Saved entries
========================

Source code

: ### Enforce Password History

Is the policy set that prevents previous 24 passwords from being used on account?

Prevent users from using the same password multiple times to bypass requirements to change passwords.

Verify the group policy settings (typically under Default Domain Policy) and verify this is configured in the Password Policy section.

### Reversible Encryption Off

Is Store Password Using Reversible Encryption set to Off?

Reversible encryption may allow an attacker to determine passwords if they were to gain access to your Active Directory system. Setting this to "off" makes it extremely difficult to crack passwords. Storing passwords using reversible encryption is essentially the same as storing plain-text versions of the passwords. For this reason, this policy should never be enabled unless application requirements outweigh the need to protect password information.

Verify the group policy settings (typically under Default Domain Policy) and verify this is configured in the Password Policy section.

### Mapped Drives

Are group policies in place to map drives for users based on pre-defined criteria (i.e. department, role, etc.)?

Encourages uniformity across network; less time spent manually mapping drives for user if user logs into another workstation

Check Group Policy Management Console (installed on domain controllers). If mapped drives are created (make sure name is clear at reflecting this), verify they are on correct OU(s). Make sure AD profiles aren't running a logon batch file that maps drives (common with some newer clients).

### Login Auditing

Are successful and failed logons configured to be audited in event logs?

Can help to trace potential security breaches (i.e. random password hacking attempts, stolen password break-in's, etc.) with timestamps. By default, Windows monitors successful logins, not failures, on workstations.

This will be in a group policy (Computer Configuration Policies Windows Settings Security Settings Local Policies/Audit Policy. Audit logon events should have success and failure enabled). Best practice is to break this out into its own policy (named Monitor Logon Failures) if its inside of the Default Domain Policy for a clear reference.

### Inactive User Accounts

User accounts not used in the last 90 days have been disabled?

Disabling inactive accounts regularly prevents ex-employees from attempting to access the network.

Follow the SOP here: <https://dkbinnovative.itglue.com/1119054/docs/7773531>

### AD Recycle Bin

========================

Return the entries above verbatim, line for line, with nothing left out or changed.

Source code

: ### Enforce Password History

Is the policy set that prevents previous 24 passwords from being used on account?

Prevent users from using the same password multiple times to bypass requirements to change passwords.

Verify the group policy settings (typically under Default Domain Policy) and verify this is configured in the Password Policy section.

### Reversible Encryption Off

Is Store Password Using Reversible Encryption set to Off?

Reversible encryption may allow an attacker to determine passwords if they were to gain access to your Active Directory system. Setting this to "off" makes it extremely difficult to crack passwords. Storing passwords using reversible encryption is essentially the same as storing plain-text versions of the passwords. For this reason, this policy should never be enabled unless application requirements outweigh the need to protect password information.

Verify the group policy settings (typically under Default Domain Policy) and verify this is configured in the Password Policy section.

### Mapped Drives

Are group policies in place to map drives for users based on pre-defined criteria (i.e. department, role, etc.)?

Encourages uniformity across network; less time spent manually mapping drives for user if user logs into another workstation

Check Group Policy Management Console (installed on domain controllers). If mapped drives are created (make sure name is clear at reflecting this), verify they are on correct OU(s). Make sure AD profiles aren't running a logon batch file that maps drives (common with some newer clients).

### Login Auditing

Are successful and failed logons configured to be audited in event logs?

Can help to trace potential security breaches (i.e. random password hacking attempts, stolen password break-in's, etc.) with timestamps. By default, Windows monitors successful logins, not failures, on workstations.

This will be in a group policy (Computer Configuration Policies Windows Settings Security Settings Local Policies/Audit Policy. Audit logon events should have success and failure enabled). Best practice is to break this out into its own policy (named Monitor Logon Failures) if its inside of the Default Domain Policy for a clear reference.

### Inactive User Accounts

User accounts not used in the last 90 days have been disabled?

Disabling inactive accounts regularly prevents ex-employees from attempting to access the network.

Follow the SOP here: <https://dkbinnovative.itglue.com/1119054/docs/7773531>

### AD Recycle Bin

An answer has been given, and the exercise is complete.